Elasticsearch/Opensearch a search and analytics engine, used for auditing, reports, and directory sync logs, is embedded within the VMware vRealize Automation / Identity Manager virtual appliance. To verify the health of Elasticsearch/Opensearch, you must use the curl tool. If curl is not installed on the windows machine, you can query from a Linux or Mac machine to curl http://<localhost>:9200/_cluster/health?pretty
Impact/Risks:
The shard is the unit at which Elasticsearch/Opensearch distributes data around the cluster. The speed at which Elasticsearch/Opensearch can move shards around when rebalancing data, e.g. following a failure, will depend on the size and number of shards as well as network and disk performance.
Removing CLUSTER_RECOVERED and other stale and old UNASSIGNED shards has limited to no impact on a running cluster once removed.

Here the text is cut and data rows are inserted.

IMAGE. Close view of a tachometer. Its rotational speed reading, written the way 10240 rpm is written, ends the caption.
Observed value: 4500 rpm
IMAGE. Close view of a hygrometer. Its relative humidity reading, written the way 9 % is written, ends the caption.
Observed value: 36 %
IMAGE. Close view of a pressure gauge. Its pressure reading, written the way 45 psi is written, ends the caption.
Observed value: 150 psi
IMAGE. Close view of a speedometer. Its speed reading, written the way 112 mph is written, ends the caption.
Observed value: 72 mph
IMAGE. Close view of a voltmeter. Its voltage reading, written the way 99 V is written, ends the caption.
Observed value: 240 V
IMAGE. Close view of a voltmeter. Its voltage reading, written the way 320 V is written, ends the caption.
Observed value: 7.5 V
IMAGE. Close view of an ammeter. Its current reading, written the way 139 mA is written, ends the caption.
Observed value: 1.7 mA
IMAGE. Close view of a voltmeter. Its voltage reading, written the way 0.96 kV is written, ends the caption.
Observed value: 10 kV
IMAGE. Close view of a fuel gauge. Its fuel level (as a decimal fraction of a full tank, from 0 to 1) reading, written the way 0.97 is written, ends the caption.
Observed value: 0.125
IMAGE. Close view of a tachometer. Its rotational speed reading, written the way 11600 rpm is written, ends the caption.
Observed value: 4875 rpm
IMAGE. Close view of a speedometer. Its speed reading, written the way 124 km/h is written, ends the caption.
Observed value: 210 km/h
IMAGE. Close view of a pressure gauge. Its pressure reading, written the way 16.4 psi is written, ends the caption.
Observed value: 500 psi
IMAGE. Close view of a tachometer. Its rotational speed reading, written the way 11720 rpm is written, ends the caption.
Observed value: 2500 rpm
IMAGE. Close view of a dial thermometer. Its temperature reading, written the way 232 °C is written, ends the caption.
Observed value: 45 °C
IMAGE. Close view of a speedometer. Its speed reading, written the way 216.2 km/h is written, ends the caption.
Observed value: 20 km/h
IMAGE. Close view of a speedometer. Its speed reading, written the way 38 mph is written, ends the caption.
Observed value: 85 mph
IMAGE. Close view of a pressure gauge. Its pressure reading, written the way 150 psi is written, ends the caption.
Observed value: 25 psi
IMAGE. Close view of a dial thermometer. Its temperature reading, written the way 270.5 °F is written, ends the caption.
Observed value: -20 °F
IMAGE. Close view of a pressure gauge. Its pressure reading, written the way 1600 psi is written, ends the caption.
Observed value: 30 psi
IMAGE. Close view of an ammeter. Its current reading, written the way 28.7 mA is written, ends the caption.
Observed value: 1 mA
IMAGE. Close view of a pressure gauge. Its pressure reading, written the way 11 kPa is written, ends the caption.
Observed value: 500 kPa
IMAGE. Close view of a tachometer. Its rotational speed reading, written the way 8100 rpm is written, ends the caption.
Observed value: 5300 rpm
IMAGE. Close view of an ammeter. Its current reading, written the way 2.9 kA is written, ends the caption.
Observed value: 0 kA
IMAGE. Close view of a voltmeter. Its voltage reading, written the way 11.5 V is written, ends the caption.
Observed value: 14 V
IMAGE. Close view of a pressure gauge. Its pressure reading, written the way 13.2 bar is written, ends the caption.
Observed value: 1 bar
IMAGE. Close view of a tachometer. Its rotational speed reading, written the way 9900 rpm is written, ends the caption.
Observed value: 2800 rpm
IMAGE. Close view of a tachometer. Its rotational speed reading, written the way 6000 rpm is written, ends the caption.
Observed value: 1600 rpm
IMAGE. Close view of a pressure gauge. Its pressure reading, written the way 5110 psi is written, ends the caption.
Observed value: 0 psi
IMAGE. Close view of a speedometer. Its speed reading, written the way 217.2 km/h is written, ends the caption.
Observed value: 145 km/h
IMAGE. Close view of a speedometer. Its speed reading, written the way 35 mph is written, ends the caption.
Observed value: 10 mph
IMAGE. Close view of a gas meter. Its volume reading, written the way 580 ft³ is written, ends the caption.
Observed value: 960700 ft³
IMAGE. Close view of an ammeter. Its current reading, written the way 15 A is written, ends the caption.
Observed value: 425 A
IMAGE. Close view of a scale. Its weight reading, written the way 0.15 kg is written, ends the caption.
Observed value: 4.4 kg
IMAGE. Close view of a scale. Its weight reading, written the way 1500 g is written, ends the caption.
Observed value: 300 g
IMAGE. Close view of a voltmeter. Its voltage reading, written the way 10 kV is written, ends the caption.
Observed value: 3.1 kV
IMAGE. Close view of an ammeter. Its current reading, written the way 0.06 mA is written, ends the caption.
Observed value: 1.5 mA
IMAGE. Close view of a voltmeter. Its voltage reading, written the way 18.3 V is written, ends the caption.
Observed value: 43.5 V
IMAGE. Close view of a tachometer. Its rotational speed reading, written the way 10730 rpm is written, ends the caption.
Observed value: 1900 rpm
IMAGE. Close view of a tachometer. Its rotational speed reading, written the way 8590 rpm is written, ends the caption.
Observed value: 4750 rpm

If shards persist in UNASSIGNED for an extended period of time, unexpected application behavior may occur, to include a failure of the health status check for Elasticsearch/Opensearch.
Health Status:curl http://localhost:9200/_cluster/health?pretty=true
Green: everything is good, there are enough nodes in the cluster to ensure at least 2 full copies of the data spread across the cluster.
Yellow: functioning, but there are not enough nodes in the cluster to ensure HA (eg, a single node cluster will always be in the yellow state because it can never have 2 copies of the data).
*for single Node - Elasticsearch/Opensearch will be yellow for a single node by default as it doesn't have a cluster. for single node its expected and it should not be a problem, if facing no issue in functionality.
Red: broken, unable to query existing data or store new data, typically due to not enough nodes in the cluster to function or out of disk space.